● TEXT SEGMENT:

= Yale shooting problem =

Problem in formal logic

The Yale shooting problem is a conundrum or scenario in formal situational logic on which early logical solutions to the frame problem fail. The name of this problem comes from a scenario proposed by its inventors, Steve Hanks and Drew McDermott, working at Yale University when they proposed it. In this scenario, Fred (later identified as a turkey) is initially alive and a gun is initially unloaded. Loading the gun, waiting for a moment, and then shooting the gun at Fred is expected to kill Fred. However, if inertia is formalized in logic by minimizing the changes in this situation, then it cannot be uniquely proved that Fred is dead after loading, waiting, and shooting. In one solution, Fred indeed dies; in another (also logically correct) solution, the gun becomes mysteriously unloaded and Fred survives.

Technically, this scenario is described by two fluents (a fluent is a condition that can change truth value over time): $alive$ and $loaded$. Initially, the first condition is true and the second is false. Then, the gun is loaded, some time passes, and the gun is fired. Such problems can be formalized in logic by considering four time points $0$, $1$, $2$, and $3$, and turning every fluent such as $alive$ into a predicate $alive(t)$ depending on time. A direct formalization of the statement of the Yale shooting problem in logic is the following one:

 $alive(0)$
 $\neg loaded(0)$
 $true \rightarrow loaded(1)$
 $loaded(2) \rightarrow \neg alive(3)$

The first two formulae represent the initial state. The third formula formalizes the effect of loading the gun at time $1$. The fourth formula formalizes the effect of shooting at Fred at time $2$. This is a simplified formalization in which action names are neglected and the effects of actions are directly specified for the time points in which the actions are executed. See situation calculus for details.

The formulae above, while being direct formalizations of the known facts, do not suffice to correctly characterize the domain. Indeed, $\neg alive(1)$ is consistent with all these formulae, although there is no reason to believe that Fred dies before the gun has been shot. The problem is that the formulae above only include the effects of actions, but do not specify that all fluents not changed by the actions remain the same. In other words, a formula $alive(0) \equiv alive(1)$ must be added to formalize the implicit assumption that loading the gun only changes the value of $loaded$ and not the value of $alive$. The necessity of a large number of formulae stating the obvious fact that conditions do not change unless an action changes them is known as the frame problem.

An early solution to the frame problem was based on minimizing the changes. In other words, the scenario is formalized by the formulae above (that specify only the effects of actions) and by the assumption that the changes in the fluents over time are as minimal as possible. The rationale is that the formulae above enforce all effect of actions to take place, while minimization should restrict the changes to exactly those due to the actions.

In the Yale shooting scenario, one possible evaluation of the fluents in which the changes are minimized is the following one.

● ENTRIES PROVIDED:
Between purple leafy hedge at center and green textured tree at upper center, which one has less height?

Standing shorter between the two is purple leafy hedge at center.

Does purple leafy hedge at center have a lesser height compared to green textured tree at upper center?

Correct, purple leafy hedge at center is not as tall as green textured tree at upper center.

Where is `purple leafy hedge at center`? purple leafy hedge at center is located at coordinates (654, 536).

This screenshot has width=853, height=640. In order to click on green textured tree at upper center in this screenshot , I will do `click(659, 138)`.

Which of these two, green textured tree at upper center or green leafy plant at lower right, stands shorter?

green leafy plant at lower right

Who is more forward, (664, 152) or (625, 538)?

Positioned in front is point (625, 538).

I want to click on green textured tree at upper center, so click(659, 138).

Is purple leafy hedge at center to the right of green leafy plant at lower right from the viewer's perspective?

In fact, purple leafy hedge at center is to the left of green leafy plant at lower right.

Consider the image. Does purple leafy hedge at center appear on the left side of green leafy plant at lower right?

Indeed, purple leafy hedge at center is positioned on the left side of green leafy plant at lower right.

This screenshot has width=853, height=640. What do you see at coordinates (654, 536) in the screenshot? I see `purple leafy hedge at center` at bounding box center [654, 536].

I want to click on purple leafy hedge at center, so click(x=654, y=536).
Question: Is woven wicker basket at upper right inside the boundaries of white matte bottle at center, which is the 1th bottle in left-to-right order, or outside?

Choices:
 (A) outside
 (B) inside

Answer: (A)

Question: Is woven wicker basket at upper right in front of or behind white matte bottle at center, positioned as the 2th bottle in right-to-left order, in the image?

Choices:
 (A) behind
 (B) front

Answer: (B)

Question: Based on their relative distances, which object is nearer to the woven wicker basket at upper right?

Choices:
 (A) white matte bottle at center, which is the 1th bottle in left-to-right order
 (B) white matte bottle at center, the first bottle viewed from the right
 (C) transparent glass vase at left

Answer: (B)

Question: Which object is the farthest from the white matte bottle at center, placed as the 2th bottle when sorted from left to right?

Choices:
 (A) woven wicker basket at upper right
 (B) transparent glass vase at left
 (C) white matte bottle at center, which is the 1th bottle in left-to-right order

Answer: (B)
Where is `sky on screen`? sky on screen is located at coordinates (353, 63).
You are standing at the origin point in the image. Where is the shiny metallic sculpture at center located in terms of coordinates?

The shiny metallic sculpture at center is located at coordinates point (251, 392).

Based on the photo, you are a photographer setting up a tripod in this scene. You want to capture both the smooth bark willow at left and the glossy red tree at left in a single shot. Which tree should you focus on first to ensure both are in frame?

● PROBLEMS TO WORK ON:
[A] Please write out the stretch of the Yale shooting problem article from "The formulae above, while" through "the frame problem.".
[B] Extend the article on the Yale shooting problem, picking up after its final sentence.

● ANSWERS FOR THE TASKS:
[A]
The formulae above, while being direct formalizations of the known facts, do not suffice to correctly characterize the domain. Indeed, $\neg alive(1)$ is consistent with all these formulae, although there is no reason to believe that Fred dies before the gun has been shot. The problem is that the formulae above only include the effects of actions, but do not specify that all fluents not changed by the actions remain the same. In other words, a formula $alive(0) \equiv alive(1)$ must be added to formalize the implicit assumption that loading the gun only changes the value of $loaded$ and not the value of $alive$. The necessity of a large number of formulae stating the obvious fact that conditions do not change unless an action changes them is known as the frame problem.

[B]
| $alive(0)$ | $alive(1)$ | $alive(2)$ | $\neg alive(3)$ |
| $\neg loaded(0)$ | $loaded(1)$ | $loaded(2)$ | $loaded(3)$ |

This is the expected solution. It contains two fluent changes: $loaded$ becomes true at time 1 and $alive$ becomes false at time 3. The following evaluation also satisfies all formulae above.

| $alive(0)$ | $alive(1)$ | $alive(2)$ | $alive(3)$ |
| $\neg loaded(0)$ | $loaded(1)$ | $\neg loaded(2)$ | $\neg loaded(3)$ |

In this evaluation, there are still two changes only: $loaded$ becomes true at time 1 and false at time 2. As a result, this evaluation is considered a valid description of the evolution of the state, although there is no valid reason to explain $loaded$ being false at time 2. The fact that minimization of changes leads to wrong solution is the motivation for the introduction of the Yale shooting problem.

While the Yale shooting problem has been considered a severe obstacle to the use of logic for formalizing dynamical scenarios, solutions to it have been known since the late 1980s. One solution involves the use of predicate completion in the specification of actions: in this solution, the fact that shooting causes Fred to die is formalized by the preconditions: alive and loaded, and the effect is that alive changes value (since alive was true before, this corresponds to alive becoming false). By turning this implication into an if and only if statement, the effects of shooting are correctly formalized. (Predicate completion is more complicated when there is more than one implication involved.)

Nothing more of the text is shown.